### QUOTED TEXT
====================

Last month, notice was given by the FMCSA in the Federal Register as to the changes to the definition of a “HIGH RISK” motor carrier. The FMCSA wants to go from the current three tiered safety rating of “Satisfactory/Conditional/Unsatisfactory” down to a two tiered one of “Fit/Unfit” – that’s it! Would you believe that a false log was #10 in the list of top 20 driver violations in 2015, with some 31,575 violations reported. As a motor carrier or a sole proprietor, you’re still liable for false logs filled out by you or your drivers. You should have the means to detect the violations, or it will cost you. You still have to do all of this for the next two years, until it becomes mandatory to have an Electronic Logging Device (ELD) installed in your truck.
What is the best way to identify a false log? By comparing the log with related documents to verify whether the entries are indeed true and correct. In fact, Section 395.8(k) of the Federal Motor Carrier Safety Regulations requires that you retain all “supporting” documents for at least six months. FMCSA has found that drivers may falsify their paper logs for a number of reasons, including needing to make an on-time delivery and not enough time was allotted; needing to make up for some lost time (such as a loading delay or staying too long at a truck stop); anxious to get home; wanting to maximize mileage (especially if paid by the mile); getting behind on paperwork; and many more reasons, or excuses, depending on how you look at it.

====================

### EXERCISE
Copy the passage on false logs from "Last month, notice" to "in your truck.", substituting "Federal Motor Carrier Safety Administration" for "FMCSA".

### EXTRACTED ENTRIES
====================

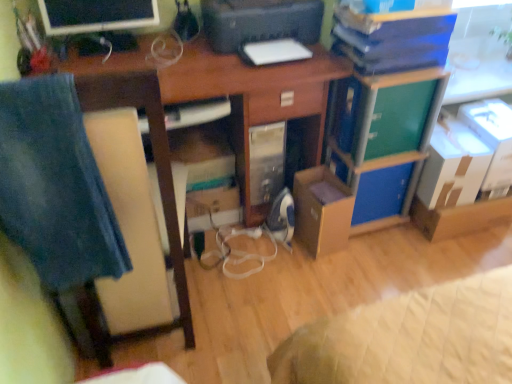
Find the location of a particular element. This screenshot has height=384, width=512. vacant area on top of white cardboard box at upper right, the fourth cardboard box from the left (from a real-world perspective) is located at coordinates (495, 114).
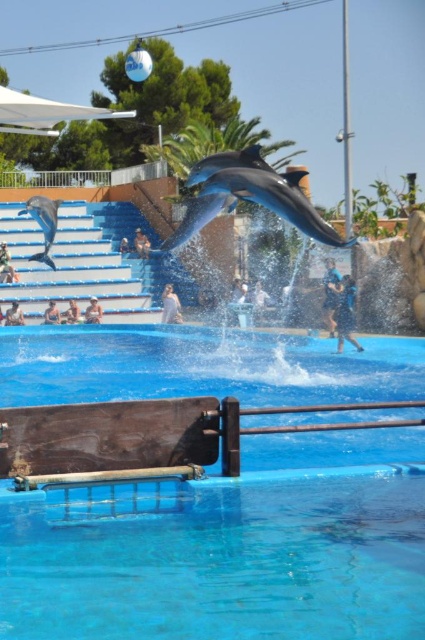
In the scene shown: Is shiny gray dolphin at center bigger than blue fabric trainer at center?

Correct, shiny gray dolphin at center is larger in size than blue fabric trainer at center.

Which of these two, shiny gray dolphin at center or blue fabric trainer at center, stands shorter?

With less height is blue fabric trainer at center.

Is point (309, 212) farther from viewer compared to point (329, 288)?

No.

Where is `shiny gray dolphin at center`? shiny gray dolphin at center is located at coordinates (249, 195).

Is point (351, 566) less distant than point (47, 262)?

That is True.

How distant is blue smooth water at center from smooth gray dolphin at left?

blue smooth water at center and smooth gray dolphin at left are 7.09 meters apart.

Find the location of a particular element. Image resolution: width=425 pixels, height=640 pixels. blue smooth water at center is located at coordinates (229, 548).

Between point (36, 259) and point (331, 284), which one is positioned behind?

Point (331, 284)

Is point (27, 205) positioned behind point (328, 301)?

Yes, point (27, 205) is behind point (328, 301).

The image size is (425, 640). What do you see at coordinates (44, 224) in the screenshot? I see `smooth gray dolphin at left` at bounding box center [44, 224].

The image size is (425, 640). What are the coordinates of `smooth gray dolphin at left` in the screenshot? It's located at (44, 224).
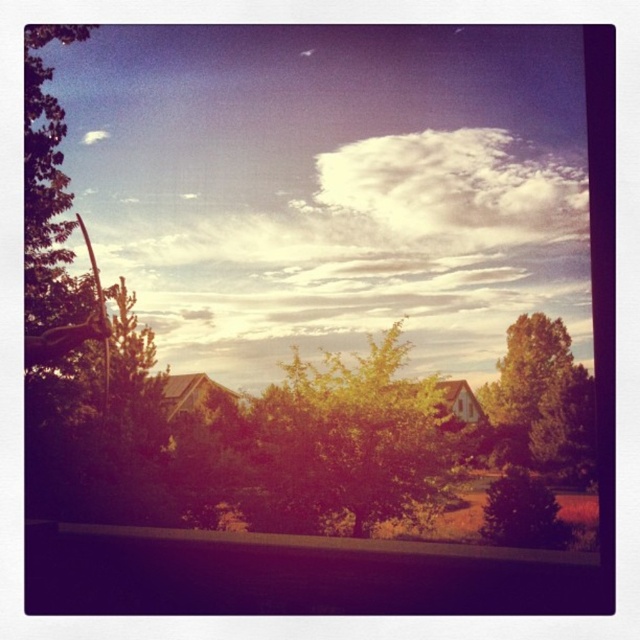
You are standing in the outdoor scene and want to take a photo of both the green leafy tree at right and the green matte tree at lower right. Which tree should you focus on first if you want to capture both in the same frame without moving the camera?

The green leafy tree at right is taller than the green matte tree at lower right, so you should focus on the green leafy tree at right first to ensure it fits within the frame.

You are an artist trying to paint the scene. You want to ensure the white fluffy cloud at upper center and the green matte tree at lower right are proportionally accurate. Which object should you make larger in your painting?

The white fluffy cloud at upper center should be made larger than the green matte tree at lower right because it is described as larger in size.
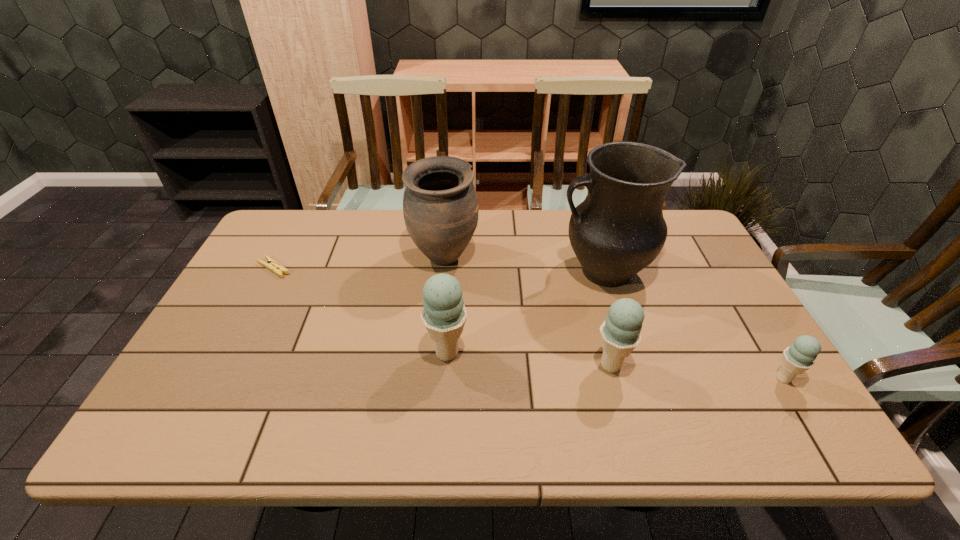
Please point out where to position a new ice cream on the left to maintain spacing. Please provide its 2D coordinates. Your answer should be formatted as a tuple, i.e. [(x, y)], where the tuple contains the x and y coordinates of a point satisfying the conditions above.

[(292, 340)]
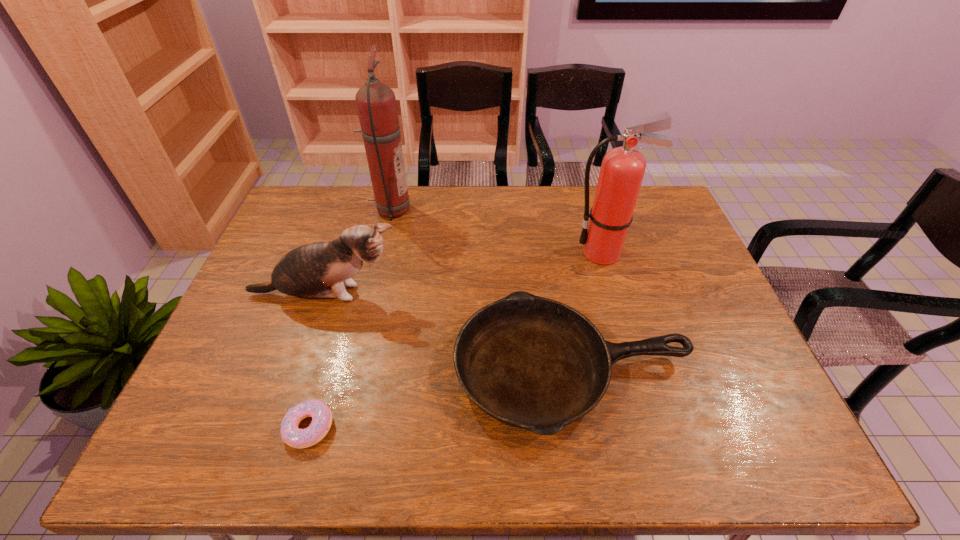
Locate an element on the screen. vacant space at the near edge is located at coordinates click(x=254, y=426).

This screenshot has width=960, height=540. Find the location of `free space at the left edge`. free space at the left edge is located at coordinates (246, 388).

In order to click on vacant area at the right edge of the desktop in this screenshot , I will do `click(684, 334)`.

Identify the location of blank region between the farther fire extinguisher and the doughnut. (349, 319).

Where is `free area in between the cat and the fourth tallest object`? This screenshot has width=960, height=540. free area in between the cat and the fourth tallest object is located at coordinates (448, 332).

Locate an element on the screen. Image resolution: width=960 pixels, height=540 pixels. vacant point located between the left fire extinguisher and the right fire extinguisher is located at coordinates (496, 232).

In order to click on vacant space that is in between the left fire extinguisher and the frying pan in this screenshot , I will do `click(481, 290)`.

Locate an element on the screen. This screenshot has width=960, height=540. empty space that is in between the shortest object and the third tallest object is located at coordinates (317, 361).

Image resolution: width=960 pixels, height=540 pixels. I want to click on empty space that is in between the frying pan and the left fire extinguisher, so click(x=481, y=290).

In order to click on empty space between the doughnut and the frying pan in this screenshot , I will do `click(441, 399)`.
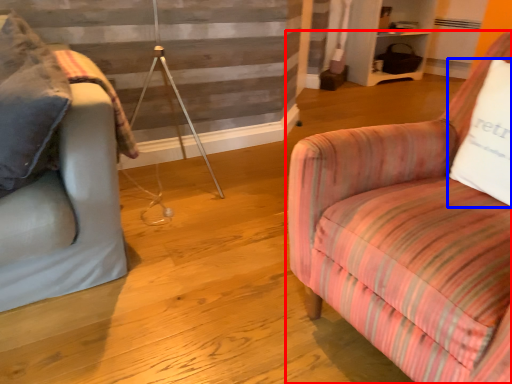
Question: Which object appears closest to the camera in this image, chair (highlighted by a red box) or pillow (highlighted by a blue box)?

Choices:
 (A) chair
 (B) pillow

Answer: (A)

====================

### WORKED ANSWER
Last month, notice was given by the Federal Motor Carrier Safety Administration in the Federal Register as to the changes to the definition of a “HIGH RISK” motor carrier. The Federal Motor Carrier Safety Administration wants to go from the current three tiered safety rating of “Satisfactory/Conditional/Unsatisfactory” down to a two tiered one of “Fit/Unfit” – that’s it! Would you believe that a false log was #10 in the list of top 20 driver violations in 2015, with some 31,575 violations reported. As a motor carrier or a sole proprietor, you’re still liable for false logs filled out by you or your drivers. You should have the means to detect the violations, or it will cost you. You still have to do all of this for the next two years, until it becomes mandatory to have an Electronic Logging Device (ELD) installed in your truck.